Dans cette série d’articles, nous mettrons en veilleuse, dans un souci de concision et de synthèse, toute considération politique, économique ou morale sur le présent, les défis, les contradictions et les voies possibles du chavisme et du gouvernement de Nicolás Maduro Moros, un sujet que nous aborderons dans de futurs articles. Ce qui nous intéresse, c’est de réfléchir au processus électoral, à son déroulement, à la justice ou à l’injustice de ses résultats, aux récits dominants, au rôle des médias, au contexte géopolitique, ainsi qu’aux stratégies suivies par l’opposition locale et internationale en réponse à la victoire pro-gouvernementale annoncée par le CNE. Ces stratégies vont, comme nous l’avons vu dans les rues de Caracas, de l’échauffement des rues et de la violence de ce que l’on appelle localement les « guarimbas », à la proclamation de l’opposition Edmundo González par María Corina Machado, leader de son propre espace politique, en passant par les premières reconnaissances internationales du roi couronné.

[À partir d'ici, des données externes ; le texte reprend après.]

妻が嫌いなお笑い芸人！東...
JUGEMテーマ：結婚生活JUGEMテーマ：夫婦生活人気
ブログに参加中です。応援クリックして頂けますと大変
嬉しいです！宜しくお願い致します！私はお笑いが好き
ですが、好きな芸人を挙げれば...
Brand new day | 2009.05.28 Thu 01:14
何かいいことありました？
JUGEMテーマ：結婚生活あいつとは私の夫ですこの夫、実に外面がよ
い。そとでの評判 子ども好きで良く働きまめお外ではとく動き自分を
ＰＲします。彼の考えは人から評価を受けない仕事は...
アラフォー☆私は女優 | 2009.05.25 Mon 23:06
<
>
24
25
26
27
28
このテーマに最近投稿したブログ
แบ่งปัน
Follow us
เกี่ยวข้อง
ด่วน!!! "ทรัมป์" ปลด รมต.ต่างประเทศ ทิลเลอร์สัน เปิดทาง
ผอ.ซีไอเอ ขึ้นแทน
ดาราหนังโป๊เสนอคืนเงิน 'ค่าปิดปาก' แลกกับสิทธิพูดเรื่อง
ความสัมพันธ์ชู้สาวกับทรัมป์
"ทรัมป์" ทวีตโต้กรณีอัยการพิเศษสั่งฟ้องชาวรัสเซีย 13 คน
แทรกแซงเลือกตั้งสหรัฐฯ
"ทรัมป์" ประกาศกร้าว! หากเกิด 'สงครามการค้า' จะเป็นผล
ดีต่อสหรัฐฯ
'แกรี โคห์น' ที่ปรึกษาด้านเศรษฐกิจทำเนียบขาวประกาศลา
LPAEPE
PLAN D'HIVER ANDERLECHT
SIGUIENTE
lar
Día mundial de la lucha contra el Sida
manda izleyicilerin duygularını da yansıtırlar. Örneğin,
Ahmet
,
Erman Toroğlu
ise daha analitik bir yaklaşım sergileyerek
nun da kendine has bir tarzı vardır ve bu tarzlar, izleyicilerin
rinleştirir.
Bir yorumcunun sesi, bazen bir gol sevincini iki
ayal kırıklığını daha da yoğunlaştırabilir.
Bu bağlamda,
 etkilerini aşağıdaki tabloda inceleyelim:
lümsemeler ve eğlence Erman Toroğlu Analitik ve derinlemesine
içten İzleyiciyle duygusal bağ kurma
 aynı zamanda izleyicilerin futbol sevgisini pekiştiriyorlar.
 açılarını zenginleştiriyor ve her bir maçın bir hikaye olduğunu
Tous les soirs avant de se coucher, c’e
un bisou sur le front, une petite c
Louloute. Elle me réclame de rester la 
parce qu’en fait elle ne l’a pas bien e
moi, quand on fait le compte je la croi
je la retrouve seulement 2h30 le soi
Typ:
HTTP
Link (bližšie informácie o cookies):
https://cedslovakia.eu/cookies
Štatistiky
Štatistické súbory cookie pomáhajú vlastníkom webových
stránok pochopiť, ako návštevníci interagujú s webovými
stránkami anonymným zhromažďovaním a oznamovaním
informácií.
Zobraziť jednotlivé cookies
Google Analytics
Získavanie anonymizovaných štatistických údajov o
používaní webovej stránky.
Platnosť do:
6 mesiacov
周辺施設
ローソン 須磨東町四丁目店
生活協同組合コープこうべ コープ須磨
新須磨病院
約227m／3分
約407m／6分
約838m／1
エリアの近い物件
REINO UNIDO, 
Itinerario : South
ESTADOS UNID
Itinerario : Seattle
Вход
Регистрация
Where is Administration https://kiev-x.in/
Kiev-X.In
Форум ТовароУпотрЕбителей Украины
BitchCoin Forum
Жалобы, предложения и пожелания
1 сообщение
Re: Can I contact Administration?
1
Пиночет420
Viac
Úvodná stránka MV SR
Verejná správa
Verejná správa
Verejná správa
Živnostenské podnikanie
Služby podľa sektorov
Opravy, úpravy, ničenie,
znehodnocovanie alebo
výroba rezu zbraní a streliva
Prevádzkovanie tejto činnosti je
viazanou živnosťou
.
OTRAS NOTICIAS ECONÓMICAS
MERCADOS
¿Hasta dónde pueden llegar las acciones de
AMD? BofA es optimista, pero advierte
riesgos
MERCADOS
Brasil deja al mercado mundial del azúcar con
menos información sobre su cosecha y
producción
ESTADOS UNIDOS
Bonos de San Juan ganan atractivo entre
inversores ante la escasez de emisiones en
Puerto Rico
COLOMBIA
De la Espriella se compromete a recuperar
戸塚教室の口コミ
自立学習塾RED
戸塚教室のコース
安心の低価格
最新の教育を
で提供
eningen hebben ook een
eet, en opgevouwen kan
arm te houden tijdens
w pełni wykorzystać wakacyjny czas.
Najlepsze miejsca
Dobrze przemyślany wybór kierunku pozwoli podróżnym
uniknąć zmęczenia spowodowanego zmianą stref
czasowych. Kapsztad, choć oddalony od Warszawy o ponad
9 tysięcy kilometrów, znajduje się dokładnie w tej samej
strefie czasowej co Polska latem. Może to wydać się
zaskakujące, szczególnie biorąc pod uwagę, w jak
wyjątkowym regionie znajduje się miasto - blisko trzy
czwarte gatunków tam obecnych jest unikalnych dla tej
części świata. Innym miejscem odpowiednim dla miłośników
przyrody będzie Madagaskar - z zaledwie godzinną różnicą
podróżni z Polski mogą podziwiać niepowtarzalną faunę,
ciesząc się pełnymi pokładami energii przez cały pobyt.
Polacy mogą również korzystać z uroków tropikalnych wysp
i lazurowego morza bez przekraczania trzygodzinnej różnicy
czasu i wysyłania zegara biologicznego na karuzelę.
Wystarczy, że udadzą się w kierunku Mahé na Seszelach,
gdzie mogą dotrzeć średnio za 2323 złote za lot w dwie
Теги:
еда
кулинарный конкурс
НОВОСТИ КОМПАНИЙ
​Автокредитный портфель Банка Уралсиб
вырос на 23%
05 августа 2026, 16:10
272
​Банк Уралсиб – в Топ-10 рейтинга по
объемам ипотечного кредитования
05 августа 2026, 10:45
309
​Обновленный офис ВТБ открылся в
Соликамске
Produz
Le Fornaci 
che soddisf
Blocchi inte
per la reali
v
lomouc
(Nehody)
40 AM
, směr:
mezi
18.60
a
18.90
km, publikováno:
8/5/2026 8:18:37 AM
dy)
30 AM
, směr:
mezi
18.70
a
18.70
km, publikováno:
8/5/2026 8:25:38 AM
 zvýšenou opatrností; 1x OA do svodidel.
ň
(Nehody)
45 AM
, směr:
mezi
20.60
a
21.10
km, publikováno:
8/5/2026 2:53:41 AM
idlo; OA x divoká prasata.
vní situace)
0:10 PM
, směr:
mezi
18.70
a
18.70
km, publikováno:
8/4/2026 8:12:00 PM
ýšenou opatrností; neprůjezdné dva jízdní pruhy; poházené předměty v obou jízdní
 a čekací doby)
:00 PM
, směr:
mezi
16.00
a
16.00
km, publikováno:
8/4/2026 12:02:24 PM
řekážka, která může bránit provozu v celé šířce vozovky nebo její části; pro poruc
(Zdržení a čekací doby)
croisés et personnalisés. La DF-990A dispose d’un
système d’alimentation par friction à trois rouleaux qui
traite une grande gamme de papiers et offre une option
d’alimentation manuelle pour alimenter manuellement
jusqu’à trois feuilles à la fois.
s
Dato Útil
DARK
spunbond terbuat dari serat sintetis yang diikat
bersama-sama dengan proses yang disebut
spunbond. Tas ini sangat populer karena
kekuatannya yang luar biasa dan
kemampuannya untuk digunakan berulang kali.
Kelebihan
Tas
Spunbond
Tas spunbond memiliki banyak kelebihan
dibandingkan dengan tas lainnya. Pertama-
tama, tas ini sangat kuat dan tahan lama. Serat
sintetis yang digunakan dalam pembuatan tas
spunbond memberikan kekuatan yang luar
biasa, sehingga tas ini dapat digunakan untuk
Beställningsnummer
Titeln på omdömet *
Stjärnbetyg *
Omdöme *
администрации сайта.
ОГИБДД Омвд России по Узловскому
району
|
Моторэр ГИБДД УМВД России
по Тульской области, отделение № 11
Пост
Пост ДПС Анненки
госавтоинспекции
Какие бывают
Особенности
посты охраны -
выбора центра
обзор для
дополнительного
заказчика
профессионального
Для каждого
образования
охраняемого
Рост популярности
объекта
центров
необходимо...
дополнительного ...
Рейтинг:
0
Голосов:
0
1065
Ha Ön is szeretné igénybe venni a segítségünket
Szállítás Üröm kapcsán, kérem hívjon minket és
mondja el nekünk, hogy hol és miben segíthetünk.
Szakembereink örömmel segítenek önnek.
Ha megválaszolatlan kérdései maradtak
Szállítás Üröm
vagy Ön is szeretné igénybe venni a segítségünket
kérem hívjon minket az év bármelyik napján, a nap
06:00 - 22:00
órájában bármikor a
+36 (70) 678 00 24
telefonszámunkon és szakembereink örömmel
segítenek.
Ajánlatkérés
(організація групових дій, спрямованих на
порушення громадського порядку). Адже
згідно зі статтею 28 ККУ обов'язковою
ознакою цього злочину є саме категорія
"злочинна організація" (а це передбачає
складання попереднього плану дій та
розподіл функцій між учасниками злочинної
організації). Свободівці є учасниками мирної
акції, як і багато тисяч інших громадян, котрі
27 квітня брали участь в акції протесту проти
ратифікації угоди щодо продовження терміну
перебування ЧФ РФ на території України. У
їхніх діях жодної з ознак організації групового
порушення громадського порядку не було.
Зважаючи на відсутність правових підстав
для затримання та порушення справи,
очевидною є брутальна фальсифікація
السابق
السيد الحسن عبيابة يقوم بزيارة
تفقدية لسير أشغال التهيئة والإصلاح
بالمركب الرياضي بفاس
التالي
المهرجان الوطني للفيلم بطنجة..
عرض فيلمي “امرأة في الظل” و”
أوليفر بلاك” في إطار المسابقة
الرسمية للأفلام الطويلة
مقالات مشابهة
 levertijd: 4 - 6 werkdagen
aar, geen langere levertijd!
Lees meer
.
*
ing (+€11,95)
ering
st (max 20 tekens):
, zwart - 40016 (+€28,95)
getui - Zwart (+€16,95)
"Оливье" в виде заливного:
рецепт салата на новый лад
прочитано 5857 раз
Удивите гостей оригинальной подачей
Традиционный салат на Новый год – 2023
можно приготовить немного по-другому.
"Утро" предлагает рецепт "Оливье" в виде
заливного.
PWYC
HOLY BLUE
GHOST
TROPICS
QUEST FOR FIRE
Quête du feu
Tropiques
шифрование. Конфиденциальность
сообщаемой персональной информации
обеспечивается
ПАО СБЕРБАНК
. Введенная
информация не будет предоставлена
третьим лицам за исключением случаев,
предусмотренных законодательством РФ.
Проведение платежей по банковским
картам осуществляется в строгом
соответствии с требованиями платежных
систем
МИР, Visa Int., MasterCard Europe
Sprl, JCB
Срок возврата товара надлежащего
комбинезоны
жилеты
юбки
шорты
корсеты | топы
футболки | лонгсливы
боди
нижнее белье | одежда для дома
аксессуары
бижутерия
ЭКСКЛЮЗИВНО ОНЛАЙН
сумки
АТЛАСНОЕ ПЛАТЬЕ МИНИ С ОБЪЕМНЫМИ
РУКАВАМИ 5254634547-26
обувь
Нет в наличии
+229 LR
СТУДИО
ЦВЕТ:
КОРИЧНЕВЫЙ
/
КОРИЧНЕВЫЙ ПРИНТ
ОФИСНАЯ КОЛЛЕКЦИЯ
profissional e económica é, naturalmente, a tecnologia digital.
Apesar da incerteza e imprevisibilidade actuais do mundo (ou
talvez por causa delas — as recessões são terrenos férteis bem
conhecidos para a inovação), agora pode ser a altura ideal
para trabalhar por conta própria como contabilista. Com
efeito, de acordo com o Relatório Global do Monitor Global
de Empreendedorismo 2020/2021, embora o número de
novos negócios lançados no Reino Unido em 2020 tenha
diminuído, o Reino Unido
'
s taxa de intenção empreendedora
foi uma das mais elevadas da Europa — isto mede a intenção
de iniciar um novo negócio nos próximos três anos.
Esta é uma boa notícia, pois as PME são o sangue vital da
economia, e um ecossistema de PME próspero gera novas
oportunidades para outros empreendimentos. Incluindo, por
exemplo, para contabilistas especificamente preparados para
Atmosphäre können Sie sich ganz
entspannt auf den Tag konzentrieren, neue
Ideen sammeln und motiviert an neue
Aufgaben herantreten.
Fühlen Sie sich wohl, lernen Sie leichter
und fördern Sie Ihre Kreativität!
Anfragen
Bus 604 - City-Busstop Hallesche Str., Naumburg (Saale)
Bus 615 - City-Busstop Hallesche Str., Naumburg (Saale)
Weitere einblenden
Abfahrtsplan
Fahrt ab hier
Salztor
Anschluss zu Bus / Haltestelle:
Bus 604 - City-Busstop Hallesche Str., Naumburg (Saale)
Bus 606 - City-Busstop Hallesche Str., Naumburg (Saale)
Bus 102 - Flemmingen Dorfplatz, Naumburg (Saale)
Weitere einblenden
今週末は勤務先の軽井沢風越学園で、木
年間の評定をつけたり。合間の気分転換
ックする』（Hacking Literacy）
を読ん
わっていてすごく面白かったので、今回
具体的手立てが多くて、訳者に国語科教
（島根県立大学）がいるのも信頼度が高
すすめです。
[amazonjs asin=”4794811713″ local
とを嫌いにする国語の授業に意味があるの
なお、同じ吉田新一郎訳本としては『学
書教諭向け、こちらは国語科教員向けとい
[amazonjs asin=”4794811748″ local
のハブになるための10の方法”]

Le retard des résultats : du jamais vu ? inexplicable ?
Pour commencer par la question principale, celle qui a suscité le plus d’inquiétude et de suspicion au Venezuela et ça l’étranger, examinons le retard dans la publication des résultats et l’absence, pour l’instant, des « actas » [procès-verbaux] désormais célèbres dans le monde entier. Il convient tout d’abord de rappeler une révélation passée inaperçue : la veille du scrutin, le gouvernement a dénoncé l’échec d’une tentative de sabotage électrique dans la sous-station d’Ureña, à Táchira, qui aurait provoqué une interruption critique de l’électricité dans plusieurs États quelques heures après l’ouverture des bureaux de vote (un fait similaire a été dénoncé il y a un mois dans l’État de Nueva Esparta).